Once these settings are in place, we are ready to execute our test, but the only problem is which computer will do it. As an option, we could start the test from Visual Studio on our machine, but this approach is far from reality because the same source sends all web requests. Also, if the number of web requests is very high, it could bring our machine to its hardware’s limits.

As an alternative, we can use a test rig, a group of related machines to distribute the web requests load.

Using the available tools provided by Microsoft, the test rig creation is relatively simple. Indeed, we need to install a Test Controller that manages one or more Test Agents. Usually, there’s no predefined test agent number; it depends on how much load we need.

An example of a test rig topology is available in the following figure:

This executable will install a test controller or a test agent. The controller also requires an instance of SQL Server to store all the test results. Once everything is installed, it is possible to register agents to the controller.

In my case, I have five virtual machines created on Microsoft Azure. One of them has both Visual Studio and the Test Controller installed. The remaining ones are configured as Test Agents. The environment can then be linked to the load test created before using the “Manage Test Controller” button.

We are ready for our first execution.

Execution of the first load test

To execute the load test, we can hit the “Run Load Test” button. In my case, I have configured the test to run for ten minutes, starting with one-hundred users, which increases every 5 seconds until they reach four thousand concurrent users.

At starting, Visual Studio will open a real-time monitoring page, including all the performance counters helping identify resource usage. The next figure summarizes the web requests trend during the ten-minutes execution. It is interesting how the Page Response Time increases with the test number.

Once the test is completed, I have about one-thousand errors (this is a configurable limit) with 20.391 failed tests on a total of 23.482. The number of failed web requests is 146.725. Everything is detailed both in the Tables and Summary section:

It is worth noticing that the failed requests are related to the HTTP status code 503 – ServiceUnavailable, representing the quota limit for my App Service Plan. I have found the quota limit with the current configuration. What can I do at this point?

Looking at the metrics from the App Service, we notice a high number of web requests:

Since the failed requests have 503 as an HTTP status code, we know that increasing our App Service instance number will help.

We can increase them using the Scale-Out section on the App Service page:

We are ready to test the updated configuration.

Second load test

Let’s start the second test and see what happens. In this case, we are luckier because the situation is better, having just one failing test with 500 as an HTTP status code. At the same time, we have executed a higher number of web requests because the page response times are lower. The total number of tests is 54,255.

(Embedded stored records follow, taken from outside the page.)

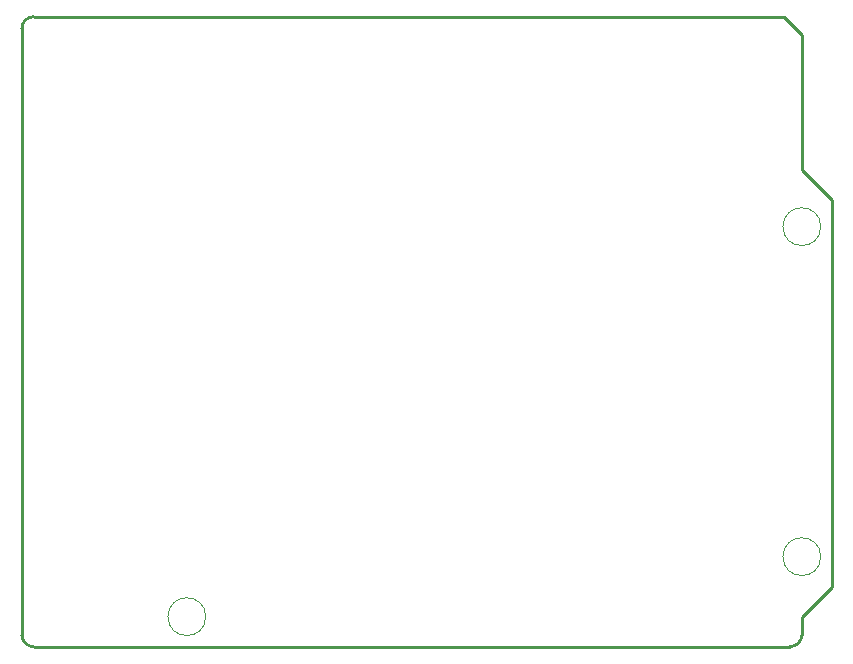
<source format=gbr>
%TF.GenerationSoftware,KiCad,Pcbnew,8.0.7*%
%TF.CreationDate,2025-05-16T10:15:14+02:00*%
%TF.ProjectId,PROJETPCB,50524f4a-4554-4504-9342-2e6b69636164,rev?*%
%TF.SameCoordinates,Original*%
%TF.FileFunction,Profile,NP*%
%FSLAX46Y46*%
G04 Gerber Fmt 4.6, Leading zero omitted, Abs format (unit mm)*
G04 Created by KiCad (PCBNEW 8.0.7) date 2025-05-16 10:15:14*
%MOMM*%
%LPD*%
G01*
G04 APERTURE LIST*
%TA.AperFunction,Profile*%
%ADD10C,0.254000*%
%TD*%
%TA.AperFunction,Profile*%
%ADD11C,0.050000*%
%TD*%
G04 APERTURE END LIST*
D10*
X244653499Y-56092067D02*
X247193499Y-58632067D01*
D11*
X194183499Y-93938067D02*
G75*
G02*
X190983499Y-93938067I-1600000J0D01*
G01*
X190983499Y-93938067D02*
G75*
G02*
X194183499Y-93938067I1600000J0D01*
G01*
X246253499Y-88858067D02*
G75*
G02*
X243053499Y-88858067I-1600000J0D01*
G01*
X243053499Y-88858067D02*
G75*
G02*
X246253499Y-88858067I1600000J0D01*
G01*
D10*
X244653499Y-44662067D02*
X244653499Y-56092067D01*
D11*
X246253499Y-60918067D02*
G75*
G02*
X243053499Y-60918067I-1600000J0D01*
G01*
X243053499Y-60918067D02*
G75*
G02*
X246253499Y-60918067I1600000J0D01*
G01*
D10*
X243653499Y-96478067D02*
X179613499Y-96478067D01*
X178613499Y-95478067D02*
X178613499Y-44138067D01*
X243129499Y-43138067D02*
X244653499Y-44662067D01*
X179613499Y-96478067D02*
G75*
G02*
X178613533Y-95478067I1J999967D01*
G01*
X247193499Y-58632067D02*
X247193499Y-91398067D01*
X179613499Y-43138067D02*
X243129499Y-43138067D01*
X244653499Y-95478067D02*
G75*
G02*
X243653499Y-96478099I-999999J-33D01*
G01*
X244653499Y-93938067D02*
X244653499Y-95478067D01*
X247193499Y-91398067D02*
X244653499Y-93938067D01*
X178613499Y-44138067D02*
G75*
G02*
X179613499Y-43138099I1000001J-33D01*
G01*
M02*

</source>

Of course, this is a simple use case to identify the problem. Many scenarios require more time and investigation than this one, such as collecting the memory dump using memory profilers like ANTS Profiler.

Azure App Service includes a set of diagnostic tools to investigate performance problems. For example, we can collect the memory dump and analyze it in PerfView, searching for memory leaks.

Finally, identifying performance problems is an iterative process to monitor our applications, both reactively and proactively.

In this article, we saw how to identify performance problems in our application using Microsoft tools. The adopted solution to improve the sample application’s performance, which is the instance scaling, is the first step to managing an emergency. If the performance problems still exist, then a more accurate investigation of the application’s resources should occur. But we will examine this aspect in a future article.